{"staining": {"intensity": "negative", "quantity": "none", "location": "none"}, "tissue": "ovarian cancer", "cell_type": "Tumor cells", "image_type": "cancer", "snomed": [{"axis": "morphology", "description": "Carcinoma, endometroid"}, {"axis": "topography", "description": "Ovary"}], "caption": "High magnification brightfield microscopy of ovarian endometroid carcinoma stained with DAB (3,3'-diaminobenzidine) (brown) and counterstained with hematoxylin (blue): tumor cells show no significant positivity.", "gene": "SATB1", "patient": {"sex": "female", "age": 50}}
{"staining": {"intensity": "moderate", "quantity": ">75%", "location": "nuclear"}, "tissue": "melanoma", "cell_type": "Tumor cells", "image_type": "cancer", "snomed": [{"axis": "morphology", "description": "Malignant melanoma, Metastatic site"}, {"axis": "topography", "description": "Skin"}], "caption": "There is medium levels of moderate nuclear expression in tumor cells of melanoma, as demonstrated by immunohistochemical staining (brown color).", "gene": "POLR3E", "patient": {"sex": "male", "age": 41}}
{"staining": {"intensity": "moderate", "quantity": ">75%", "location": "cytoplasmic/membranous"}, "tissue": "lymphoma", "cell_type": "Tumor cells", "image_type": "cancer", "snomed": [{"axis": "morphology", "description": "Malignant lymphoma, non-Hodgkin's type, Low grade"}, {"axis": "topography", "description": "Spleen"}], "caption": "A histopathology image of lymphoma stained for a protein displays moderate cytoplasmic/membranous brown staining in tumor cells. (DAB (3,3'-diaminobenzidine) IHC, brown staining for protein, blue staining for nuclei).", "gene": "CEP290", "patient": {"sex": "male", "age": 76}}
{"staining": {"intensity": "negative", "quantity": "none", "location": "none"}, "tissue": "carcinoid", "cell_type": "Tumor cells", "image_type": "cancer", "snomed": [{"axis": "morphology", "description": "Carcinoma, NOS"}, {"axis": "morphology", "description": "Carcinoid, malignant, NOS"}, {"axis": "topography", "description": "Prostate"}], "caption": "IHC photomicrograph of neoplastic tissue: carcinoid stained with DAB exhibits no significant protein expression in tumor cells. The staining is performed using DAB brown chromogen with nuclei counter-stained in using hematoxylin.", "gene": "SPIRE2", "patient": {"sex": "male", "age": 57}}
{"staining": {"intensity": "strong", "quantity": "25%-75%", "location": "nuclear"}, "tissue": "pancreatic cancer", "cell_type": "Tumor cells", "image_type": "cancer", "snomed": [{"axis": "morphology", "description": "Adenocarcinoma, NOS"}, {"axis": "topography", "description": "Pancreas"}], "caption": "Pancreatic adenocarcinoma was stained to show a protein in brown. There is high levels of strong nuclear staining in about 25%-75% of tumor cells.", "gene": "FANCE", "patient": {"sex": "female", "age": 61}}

→ What you need to do: Please write out exactly the lines from the start of the data through the line that contains "is medium levels", both ends included, and nothing else.

→ Completed task:
{"staining": {"intensity": "negative", "quantity": "none", "location": "none"}, "tissue": "ovarian cancer", "cell_type": "Tumor cells", "image_type": "cancer", "snomed": [{"axis": "morphology", "description": "Carcinoma, endometroid"}, {"axis": "topography", "description": "Ovary"}], "caption": "High magnification brightfield microscopy of ovarian endometroid carcinoma stained with DAB (3,3'-diaminobenzidine) (brown) and counterstained with hematoxylin (blue): tumor cells show no significant positivity.", "gene": "SATB1", "patient": {"sex": "female", "age": 50}}
{"staining": {"intensity": "moderate", "quantity": ">75%", "location": "nuclear"}, "tissue": "melanoma", "cell_type": "Tumor cells", "image_type": "cancer", "snomed": [{"axis": "morphology", "description": "Malignant melanoma, Metastatic site"}, {"axis": "topography", "description": "Skin"}], "caption": "There is medium levels of moderate nuclear expression in tumor cells of melanoma, as demonstrated by immunohistochemical staining (brown color).", "gene": "POLR3E", "patient": {"sex": "male", "age": 41}}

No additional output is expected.